پديد آورندگان :
پورمحمدعلي، بهروز دانشگاه شهركرد - گروه علوم خاك , صالحي، محمدحسن دانشگاه شهركرد - گروه علوم خاك , حسيني فرد، جواد مؤسسه تحقيقات علوم باغباني، سازمان تحقيقات، آموزش و ترويج كشاورزي - پژوهشكده پسته , شيراني، حسين دانشگاه وليعصر رفسنجان - گروه علوم خاك , اسفنديارپور بروجني، عيسي دانشگاه وليعصر رفسنجان - گروه علوم خاك
چكيده لاتين :
Introduction In recent decades, due to a significant increase of pistachio cultivation and uncontrolled exploitation of groundwater resources as well as reducing rainfall precipitation, groundwater level has dropped and the quantity and the quality of water has also been reduced. Therefore, agricultural producers, researchers and policy makers need to pay more attention to appropriate land management as an important strategy to achieve greater yield per unit area and optimal use of soil and water resources. Crop yield prediction regarding its temporal and spatial variations has an important role in developing proper management programs. However, few studies have been carried out in relation to pistachio yield prediction using an acceptable range of features on regional scale. In the present study, pistachio yield modeling was performed by multivariate linear regression and artificial neural networkbased on soil, water and management features.
Materials and Methods 129 orchard plots in different areas of Rafsanjan and Anar were identified and selected. The study area is located between 54° 56′ and 56° 41′ E, 29° 54′ and 31° 13′ N. Soil sampling, was performed from the areas under pistachio canopy and three soil depths of 0 to 40, 40 to 80 and 80 to 120 cm in each plot, fully expanded sub-terminal leaflets were randomly collected from non-fruiting branches, during the late July through August. Irrigation water of all orchards was also sampled. Moreover, for each orchard, a questionnaire was prepared to collect management and yield data. Soil quality indicators including particle size distribution, pH in saturated soil paste, electrical conductivity of saturated extract, soluble sodium, soluble calcium, soluble magnesium, available phosphorus and available potassium were determined for soil samples. The concentrations of phosphorus, potassium, iron, zinc, copper, manganese, calcium and magnesium in leaf samples and electrical conductivity in water samples, were also calculated. Finally, a dependent variable (pistachio yield) and 50 independent variables including soil, water and plant characteristics were used for modeling. For this purpose, stepwise multiple linear regression and artificial neural network technique were applied. Then, the study area was divided into 4 parts with the highest pistachio orchards densities and regression models were run for each part, separately. The ability of models to yield prediction was evaluated using the root mean square error (RMSE), relative root mean square error (% RMSE), adjusted coefficient of determination (adj - R2) and Durbin - Watson statistic (D – W).

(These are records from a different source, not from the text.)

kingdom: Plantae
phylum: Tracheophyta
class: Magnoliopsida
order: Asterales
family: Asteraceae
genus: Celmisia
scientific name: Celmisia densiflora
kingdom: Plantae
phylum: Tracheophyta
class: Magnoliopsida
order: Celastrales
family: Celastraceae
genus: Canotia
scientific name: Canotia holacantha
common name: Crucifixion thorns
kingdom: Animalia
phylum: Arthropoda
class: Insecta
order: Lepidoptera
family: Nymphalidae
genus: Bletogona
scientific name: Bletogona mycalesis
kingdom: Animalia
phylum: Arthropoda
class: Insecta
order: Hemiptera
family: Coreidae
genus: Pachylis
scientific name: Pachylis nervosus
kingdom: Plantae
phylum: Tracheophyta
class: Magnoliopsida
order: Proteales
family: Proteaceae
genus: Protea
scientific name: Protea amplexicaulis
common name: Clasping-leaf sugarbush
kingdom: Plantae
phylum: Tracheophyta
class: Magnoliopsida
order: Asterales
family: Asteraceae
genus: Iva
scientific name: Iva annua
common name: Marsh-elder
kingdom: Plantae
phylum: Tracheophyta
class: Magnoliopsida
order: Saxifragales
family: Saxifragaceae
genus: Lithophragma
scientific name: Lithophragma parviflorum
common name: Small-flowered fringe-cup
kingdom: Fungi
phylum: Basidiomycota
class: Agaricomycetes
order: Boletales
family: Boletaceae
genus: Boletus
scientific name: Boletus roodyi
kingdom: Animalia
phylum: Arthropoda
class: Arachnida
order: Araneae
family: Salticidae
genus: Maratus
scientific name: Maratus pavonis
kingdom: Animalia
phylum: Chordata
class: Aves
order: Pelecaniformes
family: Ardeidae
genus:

Results and Discussion The average of yield in the study area is about 1,700 kilograms per hectare. Results indicated that multiple linear regression could explain only 26 percent of the pistachio yield variation, but its accuracy increased when data became more homogeneous via dividing the study area into four parts. The model adjusted-R2 for Noogh, Anar, eastern suburbs and western suburbs orchards rose to about 92.4, 81.5, 95 and 53.6 percent, respectively. In all regression models except the model of western suburbs, at least one of the characteristics associated with irrigation water was significant. Artificial neural network with 9 neurons in a hidden layer, Tangent - sigmoid activation function and Levenberg - Marquardt training function, has a 98.3 percent accuracy in predicting pistachio yield in the study area (% RMSE = 13.8).
Conclusion Multivariate linear regression model did not accurately predict the pistachio yield for the whole of study area whereas increasing data homogeneity and decreasing sources of variations, reduced complexity of relationships between features which resulted in increasing of the efficiency of linear regression to modeling these relationships. These models were highly sensitive to irrigation water features. Therefore, special attention should be paid to modern irrigation techniques and proper management approaches in order to enhance water efficiency. Overall, artificial neural network had greater accuracy compared to multivariate linear regression for pistachio yield modeling. This indicates the existence of non-linear and complex relationships between pistachio yield and the factors affecting yield and also the necessity of using modern and robust data mining tools for crop yield estimating. It seems that artificial intelligence techniques can be used as an efficient tool for developing proper management programs.